En el quinto episodio de la segunda temporada de BoJack Horseman, la aclamada serie de Netflix, existe una marca al estilo de Kentucky Fried Chicken llamada Chicken 4Life que engorda gallinas para su consumo; su competencia directa se llama Gentle Farms que trata a esos animales con cuidado y atención aunque no dejan de ser faenadas para su posterior consumo.

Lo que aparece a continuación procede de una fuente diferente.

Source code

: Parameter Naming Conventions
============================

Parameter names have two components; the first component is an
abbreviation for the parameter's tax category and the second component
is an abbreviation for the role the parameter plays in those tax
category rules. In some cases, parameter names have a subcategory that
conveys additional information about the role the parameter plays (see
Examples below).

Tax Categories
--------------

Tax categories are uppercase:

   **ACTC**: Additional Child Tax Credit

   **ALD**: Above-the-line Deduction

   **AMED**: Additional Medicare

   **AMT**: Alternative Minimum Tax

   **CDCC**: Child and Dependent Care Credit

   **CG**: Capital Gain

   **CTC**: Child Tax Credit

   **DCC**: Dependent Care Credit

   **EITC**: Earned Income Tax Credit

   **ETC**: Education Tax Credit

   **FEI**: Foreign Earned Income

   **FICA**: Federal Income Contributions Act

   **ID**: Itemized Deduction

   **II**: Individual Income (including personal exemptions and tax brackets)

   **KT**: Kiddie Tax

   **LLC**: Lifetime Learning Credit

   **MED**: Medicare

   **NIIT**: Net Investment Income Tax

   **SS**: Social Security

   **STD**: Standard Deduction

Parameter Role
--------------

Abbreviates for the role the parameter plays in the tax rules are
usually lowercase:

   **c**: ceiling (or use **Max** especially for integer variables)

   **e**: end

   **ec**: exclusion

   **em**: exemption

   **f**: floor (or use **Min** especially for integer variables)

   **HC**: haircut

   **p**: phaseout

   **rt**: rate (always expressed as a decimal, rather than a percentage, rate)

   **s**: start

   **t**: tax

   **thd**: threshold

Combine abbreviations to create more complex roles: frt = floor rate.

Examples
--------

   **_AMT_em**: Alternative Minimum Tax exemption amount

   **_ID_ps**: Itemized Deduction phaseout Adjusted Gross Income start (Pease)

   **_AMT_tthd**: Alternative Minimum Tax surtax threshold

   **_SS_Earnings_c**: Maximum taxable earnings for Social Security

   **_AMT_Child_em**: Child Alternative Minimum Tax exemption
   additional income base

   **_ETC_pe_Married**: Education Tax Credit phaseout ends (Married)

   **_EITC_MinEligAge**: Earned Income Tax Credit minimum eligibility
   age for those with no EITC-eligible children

La diferencia que el criadero tiene con Chicken 4Life es que es manejado por gallinas porque, según su lema, “solo las gallinas conocen realmente a las gallinas”. Esta premisa, la de que el mismo animal decida quién será consumido y quién no, es la que rige las 250 páginas de Cadáver Exquisito, el notable libro que Agustina Bazterrica escribió y por la que recibió el último Premio Clarín de Novela.

Ambientada en un escenario distópico que tiene como protagonistas a los humanos como consumidores de humanos producto de un virus que atacó a los animales (según la versión oficial) o de la sobrepoblación mundial, (según otra versión) Cadáver Exquisito cuenta la historia de Marcos Tejo, obrero de un frigorífico que es vegetariano, y que a la manera del banquero anarquista de Fernando Pessoa, decide combatir al sistema desde sus entrañas. Hay un cuento de Stephen King llamado “Sobreviviente” que es el diario de un cirujano que ante la falta de comida en una isla decide para sobrevivir empezar a comerse a sí mismo: en dicha historia, la desesperación por el hambre, por la comida y sobre todo por seguir vivo es lo que domina el relato.

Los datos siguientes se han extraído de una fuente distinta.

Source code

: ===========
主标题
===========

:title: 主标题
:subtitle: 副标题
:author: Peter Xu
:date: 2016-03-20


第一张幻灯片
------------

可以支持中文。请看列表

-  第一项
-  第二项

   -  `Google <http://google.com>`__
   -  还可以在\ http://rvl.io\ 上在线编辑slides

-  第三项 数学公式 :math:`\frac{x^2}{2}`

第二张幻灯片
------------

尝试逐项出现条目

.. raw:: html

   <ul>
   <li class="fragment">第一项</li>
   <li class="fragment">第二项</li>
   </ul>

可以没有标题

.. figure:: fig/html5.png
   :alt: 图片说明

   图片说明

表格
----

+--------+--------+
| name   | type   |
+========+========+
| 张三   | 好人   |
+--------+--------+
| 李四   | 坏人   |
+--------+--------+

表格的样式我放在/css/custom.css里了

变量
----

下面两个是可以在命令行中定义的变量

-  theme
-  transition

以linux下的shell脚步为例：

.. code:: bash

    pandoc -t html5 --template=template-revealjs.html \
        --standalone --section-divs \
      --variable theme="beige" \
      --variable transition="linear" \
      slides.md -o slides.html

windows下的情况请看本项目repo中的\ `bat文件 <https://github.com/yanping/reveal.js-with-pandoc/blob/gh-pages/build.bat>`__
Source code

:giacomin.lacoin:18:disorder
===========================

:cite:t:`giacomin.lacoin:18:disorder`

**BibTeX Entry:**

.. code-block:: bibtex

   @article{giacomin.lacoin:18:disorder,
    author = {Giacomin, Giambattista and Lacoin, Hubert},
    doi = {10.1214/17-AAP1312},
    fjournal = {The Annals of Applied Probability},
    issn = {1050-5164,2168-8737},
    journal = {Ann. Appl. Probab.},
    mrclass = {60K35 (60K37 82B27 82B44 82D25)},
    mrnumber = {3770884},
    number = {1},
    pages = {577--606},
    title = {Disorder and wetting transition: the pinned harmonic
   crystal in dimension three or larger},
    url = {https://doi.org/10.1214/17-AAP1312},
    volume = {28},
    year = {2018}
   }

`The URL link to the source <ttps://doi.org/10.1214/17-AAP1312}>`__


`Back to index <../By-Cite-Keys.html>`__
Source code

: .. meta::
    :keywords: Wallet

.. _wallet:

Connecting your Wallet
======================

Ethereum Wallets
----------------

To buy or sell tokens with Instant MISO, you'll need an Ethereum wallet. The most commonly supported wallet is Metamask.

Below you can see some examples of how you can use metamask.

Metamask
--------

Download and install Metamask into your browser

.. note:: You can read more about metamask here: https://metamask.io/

En la novela de Bazterrica tal desesperación no existe: el hombre es el elegido para ser comido, y la burocracia hace aquí su atroz participación. El sistema es tan eficaz en Cadáver Exquisito que el humano está dividido y valorado en quién tiene más posibilidades de ser consumido. Lo que realmente aterra del mundo creado por Bazterrica no es que el hombre sea consumido de manera literal, sino que haya una burocracia, un peso sistemático que nadie discute y casi todos aceptan, que determine quién será criado, experimentado y posteriormente faenado para su consumo. El talento de Bazterrica al narrar el libro desde una postura objetiva, hace que el terror de ese mundo quede solapado por la historia de Tejo.

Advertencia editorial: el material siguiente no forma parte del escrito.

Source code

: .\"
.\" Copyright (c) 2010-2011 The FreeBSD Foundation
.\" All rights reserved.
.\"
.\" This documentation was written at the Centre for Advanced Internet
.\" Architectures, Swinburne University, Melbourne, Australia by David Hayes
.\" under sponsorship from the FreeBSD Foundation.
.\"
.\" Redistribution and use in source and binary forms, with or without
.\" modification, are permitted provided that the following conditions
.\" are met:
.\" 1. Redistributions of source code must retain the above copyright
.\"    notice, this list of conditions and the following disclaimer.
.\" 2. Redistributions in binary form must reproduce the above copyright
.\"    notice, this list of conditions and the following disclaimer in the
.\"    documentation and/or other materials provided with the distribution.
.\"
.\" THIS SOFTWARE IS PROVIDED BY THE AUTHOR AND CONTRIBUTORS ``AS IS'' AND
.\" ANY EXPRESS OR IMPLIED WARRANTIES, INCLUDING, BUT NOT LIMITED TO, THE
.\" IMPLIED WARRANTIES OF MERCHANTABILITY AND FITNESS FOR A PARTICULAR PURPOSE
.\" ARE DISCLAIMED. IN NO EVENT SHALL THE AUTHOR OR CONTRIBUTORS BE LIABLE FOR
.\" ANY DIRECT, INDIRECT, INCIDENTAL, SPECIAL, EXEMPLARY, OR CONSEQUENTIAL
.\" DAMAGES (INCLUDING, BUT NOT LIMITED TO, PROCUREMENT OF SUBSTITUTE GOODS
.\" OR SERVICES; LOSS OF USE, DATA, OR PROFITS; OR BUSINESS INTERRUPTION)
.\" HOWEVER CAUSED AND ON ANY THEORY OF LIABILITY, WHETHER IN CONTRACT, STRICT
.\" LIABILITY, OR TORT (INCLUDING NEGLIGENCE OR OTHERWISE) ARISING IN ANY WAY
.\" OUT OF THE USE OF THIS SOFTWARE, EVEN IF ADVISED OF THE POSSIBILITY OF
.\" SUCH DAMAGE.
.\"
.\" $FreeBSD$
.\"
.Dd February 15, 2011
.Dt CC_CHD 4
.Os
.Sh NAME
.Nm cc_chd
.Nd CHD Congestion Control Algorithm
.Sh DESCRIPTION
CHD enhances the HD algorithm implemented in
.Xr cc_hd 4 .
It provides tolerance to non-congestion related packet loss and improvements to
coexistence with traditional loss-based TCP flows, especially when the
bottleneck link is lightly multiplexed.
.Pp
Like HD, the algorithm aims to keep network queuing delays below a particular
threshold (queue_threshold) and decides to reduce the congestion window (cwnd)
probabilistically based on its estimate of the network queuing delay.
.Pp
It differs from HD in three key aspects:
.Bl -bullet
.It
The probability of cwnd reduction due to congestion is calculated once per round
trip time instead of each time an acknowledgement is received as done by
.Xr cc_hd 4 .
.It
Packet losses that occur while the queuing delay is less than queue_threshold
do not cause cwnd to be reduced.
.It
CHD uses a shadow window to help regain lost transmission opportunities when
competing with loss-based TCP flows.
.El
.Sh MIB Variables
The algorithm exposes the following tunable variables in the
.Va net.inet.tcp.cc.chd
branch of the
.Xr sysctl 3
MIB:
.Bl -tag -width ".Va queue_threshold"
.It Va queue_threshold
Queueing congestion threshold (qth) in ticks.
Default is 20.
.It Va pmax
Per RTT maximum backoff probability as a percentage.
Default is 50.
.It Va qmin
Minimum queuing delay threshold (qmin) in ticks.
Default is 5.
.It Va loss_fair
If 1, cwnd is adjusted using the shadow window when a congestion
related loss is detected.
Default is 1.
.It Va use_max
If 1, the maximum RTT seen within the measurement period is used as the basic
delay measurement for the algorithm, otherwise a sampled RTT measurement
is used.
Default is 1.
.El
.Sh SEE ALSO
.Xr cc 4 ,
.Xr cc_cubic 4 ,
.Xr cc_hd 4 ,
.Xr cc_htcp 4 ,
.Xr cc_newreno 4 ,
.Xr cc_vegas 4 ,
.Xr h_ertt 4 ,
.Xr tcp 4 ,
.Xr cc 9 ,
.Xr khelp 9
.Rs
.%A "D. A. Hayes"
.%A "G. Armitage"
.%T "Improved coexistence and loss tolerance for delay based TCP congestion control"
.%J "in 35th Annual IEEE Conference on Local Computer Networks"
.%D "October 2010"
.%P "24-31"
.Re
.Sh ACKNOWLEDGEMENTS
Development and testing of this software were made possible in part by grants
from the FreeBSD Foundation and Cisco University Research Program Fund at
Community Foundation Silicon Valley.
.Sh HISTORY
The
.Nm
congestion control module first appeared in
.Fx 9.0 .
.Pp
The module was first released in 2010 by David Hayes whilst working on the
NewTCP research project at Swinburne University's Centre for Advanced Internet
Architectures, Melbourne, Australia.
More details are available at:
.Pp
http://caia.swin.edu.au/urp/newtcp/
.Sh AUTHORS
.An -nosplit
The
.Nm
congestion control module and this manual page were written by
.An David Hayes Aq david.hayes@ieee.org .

Cadaver Exquisito se agrupa en esa serie de novelas de ciencia ficción en donde el protagonista se revela ante el sistema paulatinamente, casi sin saberlo. La historia de la literatura tiene nombre prestigiosos de esos héroes: Winston Smith de 1984, Bernard Marx de Un Mundo Feliz y Guy Montag de Fahrenheit 451.Lo que une a estos tres personajes clásicos con Marcos Tejo, la creación de Bazterrica, es que son personajes que mantienen viva la maquinaria del sistema, y que trabajan para el mismo. Lo más interesante de Tejo es que su lucha es secreta, tan secreta que ni el mismo sistema lo sabe.

Las detalladas páginas en donde se narra el faenado de personas son tétricas, pero nada nos impide pensar que semejante proceso es el que sufren las vacas, los cerdos y demás animales. La paradoja del libro es esa: la doble moral que crea el humano respecto al mismo humano. Hay animales que se comen y otros que no: hay humanos que se consumen y otros que no. Una lectura más política podría decir que en Cadáver Exquisito hay una metáfora de la lucha de clases y en especial del neoliberalismo y la teoría del derrame: por citar un ejemplo, los Carroñeros son los personajes que consumen la carne desechada por el frigorífico por estar enferma o podrida mientras que la de primera calidad la consumen las clases privilegiadas. Según desde qué postura prefiera pararse el lector, va a encontrar en este libro una lectura del mundo contemporáneo que la autora contó de manera sutil.

Cadáver Exquisito mereció el Premio Clarín de Novela no solo por su gran historia sino por las lecturas que tiene. Es una novela en donde el mundo contemporáneo se cuenta bajo la sombra de otro mundo más cruel, más pasivo, más impune que el nuestro.